> **Aim A**
List the members of R.E.M. who are named in the R.E.M. text.
> **Aim B**
Answer these questions from the R.E.M. text:
(i) What kind of business was Buck working at when he met Michael Stipe?
(ii) In what year was "Radio Free Europe" first released?
(iii) Which record label did R.E.M. sign to?
> **Aim C**
Reproduce the part of the R.E.M. text starting at "Watch R.E.M.'s 'Radio" and ending at "the only one.".
## START Reading text
Buck never had to resort to side hustles like that, of course, though his quip about the record store didn't come out of thin air. Buck was, in fact, working at just such an establishment when he met a young Michael Stipe, setting off the first glimmers of R.E.M.'s off-beat alchemy. Mike Mills and Bill Berry eventually completed their initial lineup, as R.E.M. took full advantage of relaxed climate in sleepy Athens, Ga., to hone their sound.

"If you grew up in New York or L.A., it would change your viewpoint on just about everything. There's no time to sit back and think about things," Mills told Spin in 1985. "Our music is closer to everyday life – things that happen to you during the week, things that are real. It's great, just to bring out an emotion. Better to make someone feel nostalgic or wistful or excited or sad."

Still, that's one of these reasons these music-press darlings were initially mentioned much more often than they were actually seen.

Watch R.E.M.'s 'Radio Free Europe' Video

Musically, they led with a post-punk rhythmic attitude and Byrds-y folk leanings; Stipe's devastatingly shy, Southern gothic-sounding musings tended to wander around back. A template was set with "Radio Free Europe," R.E.M.'s first single. Originally released in 1981 before R.E.M. signed to I.R.S. Records and reworked for Murmur two years later, the song had an inscrutable wallop.

That's mostly because Stipe hadn't even completed the lyrics before the session got underway. It wasn't the only one.

"The earlier songs were incredibly fundamental, real simple, songs that you could write in five minutes," Stipe told Alternative America in 1983. "Most of them didn't have any words. I just got up and howled and hollered a lot." A few years later, he described "Radio Free Europe" as "complete babbling."
## END Reading text
## START Given data
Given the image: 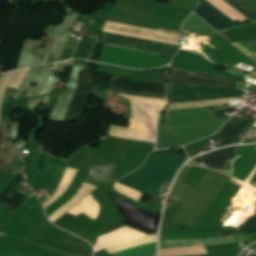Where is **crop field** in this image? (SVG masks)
<instances>
[{
    "mask_svg": "<svg viewBox=\"0 0 256 256\" xmlns=\"http://www.w3.org/2000/svg\"><path fill=\"white\" fill-rule=\"evenodd\" d=\"M39 44L40 42H25L17 69L44 63L47 52L45 49L39 48Z\"/></svg>",
    "mask_w": 256,
    "mask_h": 256,
    "instance_id": "crop-field-17",
    "label": "crop field"
},
{
    "mask_svg": "<svg viewBox=\"0 0 256 256\" xmlns=\"http://www.w3.org/2000/svg\"><path fill=\"white\" fill-rule=\"evenodd\" d=\"M162 10H167V11H173V12H180V13H186V14H190V12L188 11H184V10H180V9H176V8H173V7H170L168 5H165V4H162L160 2H157V1H154V0H144Z\"/></svg>",
    "mask_w": 256,
    "mask_h": 256,
    "instance_id": "crop-field-34",
    "label": "crop field"
},
{
    "mask_svg": "<svg viewBox=\"0 0 256 256\" xmlns=\"http://www.w3.org/2000/svg\"><path fill=\"white\" fill-rule=\"evenodd\" d=\"M156 254V242L124 250L114 255L117 256H147Z\"/></svg>",
    "mask_w": 256,
    "mask_h": 256,
    "instance_id": "crop-field-21",
    "label": "crop field"
},
{
    "mask_svg": "<svg viewBox=\"0 0 256 256\" xmlns=\"http://www.w3.org/2000/svg\"><path fill=\"white\" fill-rule=\"evenodd\" d=\"M117 34L179 45L180 35L106 21L103 30Z\"/></svg>",
    "mask_w": 256,
    "mask_h": 256,
    "instance_id": "crop-field-7",
    "label": "crop field"
},
{
    "mask_svg": "<svg viewBox=\"0 0 256 256\" xmlns=\"http://www.w3.org/2000/svg\"><path fill=\"white\" fill-rule=\"evenodd\" d=\"M241 120L233 118L226 126H224L212 139L211 141L221 139L230 133Z\"/></svg>",
    "mask_w": 256,
    "mask_h": 256,
    "instance_id": "crop-field-30",
    "label": "crop field"
},
{
    "mask_svg": "<svg viewBox=\"0 0 256 256\" xmlns=\"http://www.w3.org/2000/svg\"><path fill=\"white\" fill-rule=\"evenodd\" d=\"M250 122H251V120H248V119L244 118L238 124V126L220 142V144L217 147H221V146H226V145L232 144L234 139L242 133V131L246 128V126Z\"/></svg>",
    "mask_w": 256,
    "mask_h": 256,
    "instance_id": "crop-field-26",
    "label": "crop field"
},
{
    "mask_svg": "<svg viewBox=\"0 0 256 256\" xmlns=\"http://www.w3.org/2000/svg\"><path fill=\"white\" fill-rule=\"evenodd\" d=\"M0 133V170L8 172L16 151L12 143L9 141V137L3 128H1Z\"/></svg>",
    "mask_w": 256,
    "mask_h": 256,
    "instance_id": "crop-field-18",
    "label": "crop field"
},
{
    "mask_svg": "<svg viewBox=\"0 0 256 256\" xmlns=\"http://www.w3.org/2000/svg\"><path fill=\"white\" fill-rule=\"evenodd\" d=\"M224 1H226L229 5H231L237 11H239L241 14L247 17L250 23L256 22V10L245 0H224Z\"/></svg>",
    "mask_w": 256,
    "mask_h": 256,
    "instance_id": "crop-field-19",
    "label": "crop field"
},
{
    "mask_svg": "<svg viewBox=\"0 0 256 256\" xmlns=\"http://www.w3.org/2000/svg\"><path fill=\"white\" fill-rule=\"evenodd\" d=\"M29 70L30 68L20 69L16 71L11 82L9 81L10 82L9 87L18 89L19 85L21 84L22 80L24 79L25 75Z\"/></svg>",
    "mask_w": 256,
    "mask_h": 256,
    "instance_id": "crop-field-32",
    "label": "crop field"
},
{
    "mask_svg": "<svg viewBox=\"0 0 256 256\" xmlns=\"http://www.w3.org/2000/svg\"><path fill=\"white\" fill-rule=\"evenodd\" d=\"M186 160L176 156L171 149L152 152L145 165L118 182L151 196H158L163 182L171 183Z\"/></svg>",
    "mask_w": 256,
    "mask_h": 256,
    "instance_id": "crop-field-1",
    "label": "crop field"
},
{
    "mask_svg": "<svg viewBox=\"0 0 256 256\" xmlns=\"http://www.w3.org/2000/svg\"><path fill=\"white\" fill-rule=\"evenodd\" d=\"M195 14L219 31L238 26L207 1H204Z\"/></svg>",
    "mask_w": 256,
    "mask_h": 256,
    "instance_id": "crop-field-15",
    "label": "crop field"
},
{
    "mask_svg": "<svg viewBox=\"0 0 256 256\" xmlns=\"http://www.w3.org/2000/svg\"><path fill=\"white\" fill-rule=\"evenodd\" d=\"M256 62V41L233 43Z\"/></svg>",
    "mask_w": 256,
    "mask_h": 256,
    "instance_id": "crop-field-29",
    "label": "crop field"
},
{
    "mask_svg": "<svg viewBox=\"0 0 256 256\" xmlns=\"http://www.w3.org/2000/svg\"><path fill=\"white\" fill-rule=\"evenodd\" d=\"M226 103H229L228 99L193 102V103H186V104H176V105H170L168 110L182 109V108H192V107H202V106L222 105V104H226Z\"/></svg>",
    "mask_w": 256,
    "mask_h": 256,
    "instance_id": "crop-field-25",
    "label": "crop field"
},
{
    "mask_svg": "<svg viewBox=\"0 0 256 256\" xmlns=\"http://www.w3.org/2000/svg\"><path fill=\"white\" fill-rule=\"evenodd\" d=\"M51 154V153H50ZM48 153L43 174L40 178L36 193L42 189L54 193L67 165L68 160L57 158Z\"/></svg>",
    "mask_w": 256,
    "mask_h": 256,
    "instance_id": "crop-field-9",
    "label": "crop field"
},
{
    "mask_svg": "<svg viewBox=\"0 0 256 256\" xmlns=\"http://www.w3.org/2000/svg\"><path fill=\"white\" fill-rule=\"evenodd\" d=\"M103 44L174 58L179 46L150 40L103 33Z\"/></svg>",
    "mask_w": 256,
    "mask_h": 256,
    "instance_id": "crop-field-2",
    "label": "crop field"
},
{
    "mask_svg": "<svg viewBox=\"0 0 256 256\" xmlns=\"http://www.w3.org/2000/svg\"><path fill=\"white\" fill-rule=\"evenodd\" d=\"M88 40L86 39H82L79 46H78V49L74 55L73 58H83V59H86L90 50H91V46L92 44L90 43H87Z\"/></svg>",
    "mask_w": 256,
    "mask_h": 256,
    "instance_id": "crop-field-31",
    "label": "crop field"
},
{
    "mask_svg": "<svg viewBox=\"0 0 256 256\" xmlns=\"http://www.w3.org/2000/svg\"><path fill=\"white\" fill-rule=\"evenodd\" d=\"M99 51H100V44L95 43L94 46H93V49L91 51L89 59L96 61L97 57H98V54H99Z\"/></svg>",
    "mask_w": 256,
    "mask_h": 256,
    "instance_id": "crop-field-38",
    "label": "crop field"
},
{
    "mask_svg": "<svg viewBox=\"0 0 256 256\" xmlns=\"http://www.w3.org/2000/svg\"><path fill=\"white\" fill-rule=\"evenodd\" d=\"M35 141L30 140L29 143V154H28V167L26 174H32L38 168L39 156L37 152L33 150Z\"/></svg>",
    "mask_w": 256,
    "mask_h": 256,
    "instance_id": "crop-field-28",
    "label": "crop field"
},
{
    "mask_svg": "<svg viewBox=\"0 0 256 256\" xmlns=\"http://www.w3.org/2000/svg\"><path fill=\"white\" fill-rule=\"evenodd\" d=\"M97 72L100 74L112 75L135 80L165 83V74L160 73L141 72L133 69L102 64H99Z\"/></svg>",
    "mask_w": 256,
    "mask_h": 256,
    "instance_id": "crop-field-11",
    "label": "crop field"
},
{
    "mask_svg": "<svg viewBox=\"0 0 256 256\" xmlns=\"http://www.w3.org/2000/svg\"><path fill=\"white\" fill-rule=\"evenodd\" d=\"M14 176L15 174L0 172V194L3 192V190L6 188V186L9 184Z\"/></svg>",
    "mask_w": 256,
    "mask_h": 256,
    "instance_id": "crop-field-36",
    "label": "crop field"
},
{
    "mask_svg": "<svg viewBox=\"0 0 256 256\" xmlns=\"http://www.w3.org/2000/svg\"><path fill=\"white\" fill-rule=\"evenodd\" d=\"M241 90L170 85L171 103L241 96Z\"/></svg>",
    "mask_w": 256,
    "mask_h": 256,
    "instance_id": "crop-field-4",
    "label": "crop field"
},
{
    "mask_svg": "<svg viewBox=\"0 0 256 256\" xmlns=\"http://www.w3.org/2000/svg\"><path fill=\"white\" fill-rule=\"evenodd\" d=\"M41 158H42V163H41L39 172L36 174H33L31 177L26 179V181L29 183V185L32 187V189H34V187L38 181L39 175L41 173V170H42V166H43V162H44V155H41Z\"/></svg>",
    "mask_w": 256,
    "mask_h": 256,
    "instance_id": "crop-field-37",
    "label": "crop field"
},
{
    "mask_svg": "<svg viewBox=\"0 0 256 256\" xmlns=\"http://www.w3.org/2000/svg\"><path fill=\"white\" fill-rule=\"evenodd\" d=\"M57 83H58V80L54 78L53 75L51 74L43 92L39 95L37 101H30L28 107L32 108L34 111L37 104H40V103L47 104Z\"/></svg>",
    "mask_w": 256,
    "mask_h": 256,
    "instance_id": "crop-field-20",
    "label": "crop field"
},
{
    "mask_svg": "<svg viewBox=\"0 0 256 256\" xmlns=\"http://www.w3.org/2000/svg\"><path fill=\"white\" fill-rule=\"evenodd\" d=\"M169 80L170 84L220 88H232L236 81L220 76H209L174 68H172V75H169Z\"/></svg>",
    "mask_w": 256,
    "mask_h": 256,
    "instance_id": "crop-field-5",
    "label": "crop field"
},
{
    "mask_svg": "<svg viewBox=\"0 0 256 256\" xmlns=\"http://www.w3.org/2000/svg\"><path fill=\"white\" fill-rule=\"evenodd\" d=\"M255 235H241L232 237L211 238L205 240H177V241H161L160 249L191 247V246H208L236 241L253 240Z\"/></svg>",
    "mask_w": 256,
    "mask_h": 256,
    "instance_id": "crop-field-13",
    "label": "crop field"
},
{
    "mask_svg": "<svg viewBox=\"0 0 256 256\" xmlns=\"http://www.w3.org/2000/svg\"><path fill=\"white\" fill-rule=\"evenodd\" d=\"M190 254H206V249L204 247H199V248H187V249L160 250V256H179V255H190Z\"/></svg>",
    "mask_w": 256,
    "mask_h": 256,
    "instance_id": "crop-field-24",
    "label": "crop field"
},
{
    "mask_svg": "<svg viewBox=\"0 0 256 256\" xmlns=\"http://www.w3.org/2000/svg\"><path fill=\"white\" fill-rule=\"evenodd\" d=\"M190 256H198V255H190Z\"/></svg>",
    "mask_w": 256,
    "mask_h": 256,
    "instance_id": "crop-field-40",
    "label": "crop field"
},
{
    "mask_svg": "<svg viewBox=\"0 0 256 256\" xmlns=\"http://www.w3.org/2000/svg\"><path fill=\"white\" fill-rule=\"evenodd\" d=\"M144 235L146 234L128 227H123L108 235L100 236L94 249L97 252L103 248L110 247Z\"/></svg>",
    "mask_w": 256,
    "mask_h": 256,
    "instance_id": "crop-field-16",
    "label": "crop field"
},
{
    "mask_svg": "<svg viewBox=\"0 0 256 256\" xmlns=\"http://www.w3.org/2000/svg\"><path fill=\"white\" fill-rule=\"evenodd\" d=\"M153 256H156V255H153Z\"/></svg>",
    "mask_w": 256,
    "mask_h": 256,
    "instance_id": "crop-field-41",
    "label": "crop field"
},
{
    "mask_svg": "<svg viewBox=\"0 0 256 256\" xmlns=\"http://www.w3.org/2000/svg\"><path fill=\"white\" fill-rule=\"evenodd\" d=\"M5 234H2L1 232H0V237H2V236H4Z\"/></svg>",
    "mask_w": 256,
    "mask_h": 256,
    "instance_id": "crop-field-39",
    "label": "crop field"
},
{
    "mask_svg": "<svg viewBox=\"0 0 256 256\" xmlns=\"http://www.w3.org/2000/svg\"><path fill=\"white\" fill-rule=\"evenodd\" d=\"M211 4H213L215 7H217L219 10H221L224 14H226L228 17H230L232 20H240L241 22L247 20L243 15H241L239 12H237L235 9H233L231 6H229L227 3H225L223 0H207Z\"/></svg>",
    "mask_w": 256,
    "mask_h": 256,
    "instance_id": "crop-field-23",
    "label": "crop field"
},
{
    "mask_svg": "<svg viewBox=\"0 0 256 256\" xmlns=\"http://www.w3.org/2000/svg\"><path fill=\"white\" fill-rule=\"evenodd\" d=\"M237 229L240 232V234H242V232L243 234H256V218L250 220L246 227L240 228L242 232L239 230V228ZM237 229L229 232H218L217 237L239 235V232L237 231ZM253 241H256V238Z\"/></svg>",
    "mask_w": 256,
    "mask_h": 256,
    "instance_id": "crop-field-27",
    "label": "crop field"
},
{
    "mask_svg": "<svg viewBox=\"0 0 256 256\" xmlns=\"http://www.w3.org/2000/svg\"><path fill=\"white\" fill-rule=\"evenodd\" d=\"M13 72L3 73L0 77V103L2 101L6 85Z\"/></svg>",
    "mask_w": 256,
    "mask_h": 256,
    "instance_id": "crop-field-35",
    "label": "crop field"
},
{
    "mask_svg": "<svg viewBox=\"0 0 256 256\" xmlns=\"http://www.w3.org/2000/svg\"><path fill=\"white\" fill-rule=\"evenodd\" d=\"M74 60L65 61L57 63L56 68L54 69L53 73L55 71L63 72L64 69L68 66H73L71 77L67 83V90L61 94H59L56 103L54 105V108L52 110V113L50 115V119L56 121V120H64L66 110L69 106V103L73 97L76 85L78 83L79 77L83 71V66L75 65L73 64Z\"/></svg>",
    "mask_w": 256,
    "mask_h": 256,
    "instance_id": "crop-field-6",
    "label": "crop field"
},
{
    "mask_svg": "<svg viewBox=\"0 0 256 256\" xmlns=\"http://www.w3.org/2000/svg\"><path fill=\"white\" fill-rule=\"evenodd\" d=\"M70 12L67 20L62 25L48 29L46 32L53 38L54 44L52 46V49L49 53V56L47 58V61L45 64L52 63L58 61L65 45L68 42V39L73 31L69 32V27L72 25L74 26L75 20L79 17V14L73 12L72 10H68Z\"/></svg>",
    "mask_w": 256,
    "mask_h": 256,
    "instance_id": "crop-field-10",
    "label": "crop field"
},
{
    "mask_svg": "<svg viewBox=\"0 0 256 256\" xmlns=\"http://www.w3.org/2000/svg\"><path fill=\"white\" fill-rule=\"evenodd\" d=\"M40 202L37 199V197L35 196V194L29 198L21 207L20 209L28 212V213H32L35 209H37L40 206Z\"/></svg>",
    "mask_w": 256,
    "mask_h": 256,
    "instance_id": "crop-field-33",
    "label": "crop field"
},
{
    "mask_svg": "<svg viewBox=\"0 0 256 256\" xmlns=\"http://www.w3.org/2000/svg\"><path fill=\"white\" fill-rule=\"evenodd\" d=\"M111 90L115 93L166 98L165 84L129 81L114 77Z\"/></svg>",
    "mask_w": 256,
    "mask_h": 256,
    "instance_id": "crop-field-8",
    "label": "crop field"
},
{
    "mask_svg": "<svg viewBox=\"0 0 256 256\" xmlns=\"http://www.w3.org/2000/svg\"><path fill=\"white\" fill-rule=\"evenodd\" d=\"M55 64L46 65V66H40V67H34L31 68V70L26 75L24 81L22 82L21 86L19 87L15 99H19V95L28 89L31 82H37L38 85L36 87H32L29 92H31L30 96H36L43 88L51 70ZM14 99V100H15Z\"/></svg>",
    "mask_w": 256,
    "mask_h": 256,
    "instance_id": "crop-field-14",
    "label": "crop field"
},
{
    "mask_svg": "<svg viewBox=\"0 0 256 256\" xmlns=\"http://www.w3.org/2000/svg\"><path fill=\"white\" fill-rule=\"evenodd\" d=\"M113 5L111 4H107L106 7L102 10V11H98L99 13L91 16V20L90 22H94L93 26H88V31L90 32H93V33H99L100 32V29L106 19V17L108 16L111 8H112ZM114 7V6H113ZM113 9V8H112ZM112 11V10H111Z\"/></svg>",
    "mask_w": 256,
    "mask_h": 256,
    "instance_id": "crop-field-22",
    "label": "crop field"
},
{
    "mask_svg": "<svg viewBox=\"0 0 256 256\" xmlns=\"http://www.w3.org/2000/svg\"><path fill=\"white\" fill-rule=\"evenodd\" d=\"M95 62L87 61L77 91L69 106L64 122L75 121L82 117L91 91L96 81Z\"/></svg>",
    "mask_w": 256,
    "mask_h": 256,
    "instance_id": "crop-field-3",
    "label": "crop field"
},
{
    "mask_svg": "<svg viewBox=\"0 0 256 256\" xmlns=\"http://www.w3.org/2000/svg\"><path fill=\"white\" fill-rule=\"evenodd\" d=\"M240 146L214 151L196 158L188 163L223 170L229 164Z\"/></svg>",
    "mask_w": 256,
    "mask_h": 256,
    "instance_id": "crop-field-12",
    "label": "crop field"
}]
</instances>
## END Given data
> **Task answer A**
Buck, Michael Stipe, Mike Mills, Bill Berry

> **Task answer B**
(i) A record store.
(ii) 1981.
(iii) I.R.S. Records.

> **Task answer C**
Watch R.E.M.'s 'Radio Free Europe' Video

Musically, they led with a post-punk rhythmic attitude and Byrds-y folk leanings; Stipe's devastatingly shy, Southern gothic-sounding musings tended to wander around back. A template was set with "Radio Free Europe," R.E.M.'s first single. Originally released in 1981 before R.E.M. signed to I.R.S. Records and reworked for Murmur two years later, the song had an inscrutable wallop.

That's mostly because Stipe hadn't even completed the lyrics before the session got underway. It wasn't the only one.